Each level of the game is played in two parts. During the surface attack, the player fights enemies in order to delay the construction of the base. "Warning" messages indicate that a fresh wave of enemies is arriving, while an "Alert" tells of an attempt to siphon energy from the planet. If the player can fly through the enemy's energy beam in time, then pass through a charging station, the energy will be returned to the planet; otherwise, it will go into building the base.

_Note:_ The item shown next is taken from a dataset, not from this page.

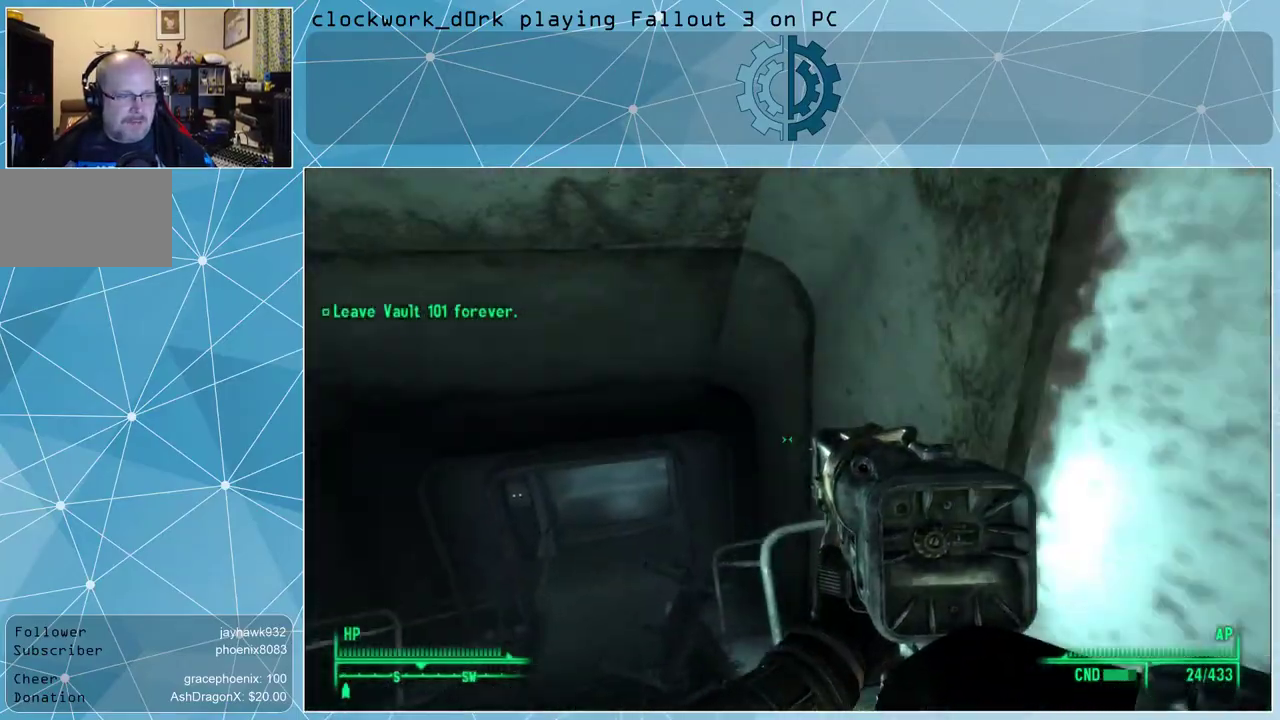
{"keys": ["a", "w"], "mouse": [], "events": [[100, "a", "down"]]}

Once the base is completed, the planet's defenses trigger a bomb that destroys the entire surface and the action shifts to the caverns, where the radar does not function. Here, the player must dodge enemy attacks and eventually destroy the base's power core, after which the next level begins with increased difficulty.

==Reception==
Softline in 1983 called Repton "the latest in ultra-fast action arcade games", praising its "faultless animation". Video reviewed the Apple II version of the game in its "Arcade Alley" column where it was described as "pure excitement from start to finish", noting that extra features enhance gaming experience. Reviewers praised the game's "finely detailed graphics" and noted that "action is [its] hallmark". Ahoy! in 1984 gave Repton grades of B for graphics and C+ for gameplay. The magazine stated that the game "offered nothing new", and to only buy it if looking for "a definitive Defender-like shoot-em-up". Jerry Pournelle wrote in BYTE that despite disliking the Apple version of Repton, "I find myself wasting more time than I should on the Atari version". The Commodore 64 Home Companion stated that the game had "excellent visuals". Repton received a Certificate of Merit in the "1984 Computer Game of the Year" category at the 5th annual Arkie Awards.

==Legacy==
In 2011, Kaluzniacki released a version of Repton for the iPhone. It uses high-resolution visuals instead of pixel art, which Jeff Minter criticized for losing the flavor of the original.